At 60, Eddy juggles his passion, his personal projects and his job. This maintenance technician manager at Omnicane did not have a smooth life. Originally from Cité La Chaux, Eddy entered the world of work as a teenager. « I started working very early. I was very young and I came from a very modest family. So I had to work to help my parents financially. I started as a marine carpenter in 1973 and a few months later I found myself in a completely different field, bakery, where I worked for ten months, » he recalls.

 

« 1976 was a tough year. A few months after my promotion, I learned that my father had cancer. As he could not work anymore, I had to make additional efforts to provide for my four little sisters and my little brother. So, I started working as a baker three times a week after my hours at the factory, » says Eddy.

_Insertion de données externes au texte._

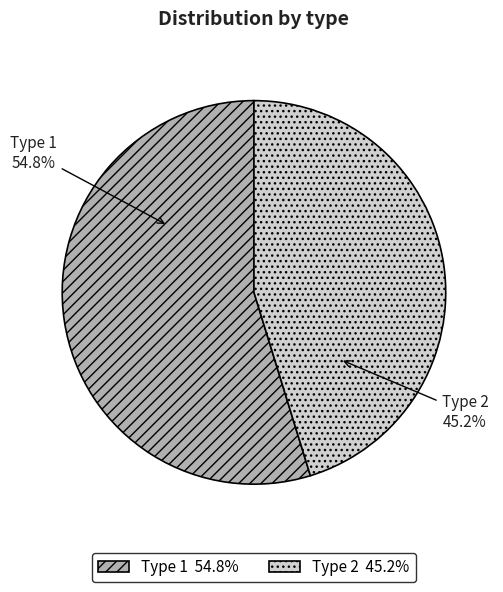

Rank the categories by value from highest to lowest.

Type 1 54.8%, Type 2 45.2%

Months passed and his father died. Meanwhile, Eddy learns the tricks of the welding trade in his spare time and makes it his second job. « As the saying goes, little by little the bird makes its nest. I didn’t have any training in this field. Being an avid DIYer and welder, I learned everything on my own. I started to make metal furniture, rework motorbikes, cars and wheelchairs. By word of mouth, I became known in the region and started to get orders. Thanks to this job, I was able to support my brothers and sisters after my father died and buy my first motorbike. I was also able to build my house and grow up my daughters, » says this self-taught man.

In his workshop, surrounded by old pieces of scrap metal and welding machines, Eddy continues to live from his passion daily. He renovates metal furniture and windows, among other things, but he also lets himself be creative! Balustrades, mechanical parts, windows and wrought iron furniture, he just knows how to do everything. « It’s more than a job, it’s a real passion. It allows me to be creative and to surpass myself in what I do. My experience in mechanics allows me to differentiate myself from others. Nothing is impossible for me. Some of my customers come with pictures and I try to reproduce them as best I can.

At an age when many are thinking of enjoying a well-deserved retirement, he only wants to continue juggling his tools and metal parts. To the delight of his regular customers!